Return the data. Every word must match.

====

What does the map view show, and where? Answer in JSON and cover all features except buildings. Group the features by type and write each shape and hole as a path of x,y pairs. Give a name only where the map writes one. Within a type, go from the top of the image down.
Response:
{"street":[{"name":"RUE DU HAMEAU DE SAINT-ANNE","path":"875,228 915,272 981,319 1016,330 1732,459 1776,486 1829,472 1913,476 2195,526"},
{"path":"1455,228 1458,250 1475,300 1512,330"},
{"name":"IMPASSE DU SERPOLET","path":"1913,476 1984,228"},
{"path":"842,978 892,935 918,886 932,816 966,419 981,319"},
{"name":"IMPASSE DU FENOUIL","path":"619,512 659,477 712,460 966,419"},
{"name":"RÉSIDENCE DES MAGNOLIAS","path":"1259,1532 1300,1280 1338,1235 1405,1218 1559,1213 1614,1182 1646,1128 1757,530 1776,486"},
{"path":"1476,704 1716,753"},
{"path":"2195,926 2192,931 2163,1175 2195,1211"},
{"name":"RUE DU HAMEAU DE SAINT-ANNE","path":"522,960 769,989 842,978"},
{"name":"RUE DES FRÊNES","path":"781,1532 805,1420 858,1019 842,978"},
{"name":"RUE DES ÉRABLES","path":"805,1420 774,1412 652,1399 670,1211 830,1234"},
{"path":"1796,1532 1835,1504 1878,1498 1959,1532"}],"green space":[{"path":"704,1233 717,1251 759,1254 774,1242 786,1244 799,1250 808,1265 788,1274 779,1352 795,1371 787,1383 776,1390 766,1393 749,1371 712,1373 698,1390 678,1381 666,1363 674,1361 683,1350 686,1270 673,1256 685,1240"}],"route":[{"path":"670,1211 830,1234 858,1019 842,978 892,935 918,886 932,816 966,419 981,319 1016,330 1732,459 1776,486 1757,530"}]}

====

• [YOUR SOLUTION]
What does the map view show, and where? Answer in JSON and cover all features except buildings. Group the features by type and write each shape and hole as a path of x,y pairs. Give a name only where the map writes one. Within a type, go from the top of the image down.
Response:
{"street":[{"name":"RUE DU HAMEAU DE SAINT-ANNE","path":"875,228 915,272 981,319 1016,330 1732,459 1776,486 1829,472 1913,476 2195,526"},
{"path":"1455,228 1458,250 1475,300 1512,330"},
{"name":"IMPASSE DU SERPOLET","path":"1913,476 1984,228"},
{"path":"842,978 892,935 918,886 932,816 966,419 981,319"},
{"name":"IMPASSE DU FENOUIL","path":"619,512 659,477 712,460 966,419"},
{"name":"RÉSIDENCE DES MAGNOLIAS","path":"1259,1532 1300,1280 1338,1235 1405,1218 1559,1213 1614,1182 1646,1128 1757,530 1776,486"},
{"path":"1476,704 1716,753"},
{"path":"2195,926 2192,931 2163,1175 2195,1211"},
{"name":"RUE DU HAMEAU DE SAINT-ANNE","path":"522,960 769,989 842,978"},
{"name":"RUE DES FRÊNES","path":"781,1532 805,1420 858,1019 842,978"},
{"name":"RUE DES ÉRABLES","path":"805,1420 774,1412 652,1399 670,1211 830,1234"},
{"path":"1796,1532 1835,1504 1878,1498 1959,1532"}],"green space":[{"path":"704,1233 717,1251 759,1254 774,1242 786,1244 799,1250 808,1265 788,1274 779,1352 795,1371 787,1383 776,1390 766,1393 749,1371 712,1373 698,1390 678,1381 666,1363 674,1361 683,1350 686,1270 673,1256 685,1240"}],"route":[{"path":"670,1211 830,1234 858,1019 842,978 892,935 918,886 932,816 966,419 981,319 1016,330 1732,459 1776,486 1757,530"}]}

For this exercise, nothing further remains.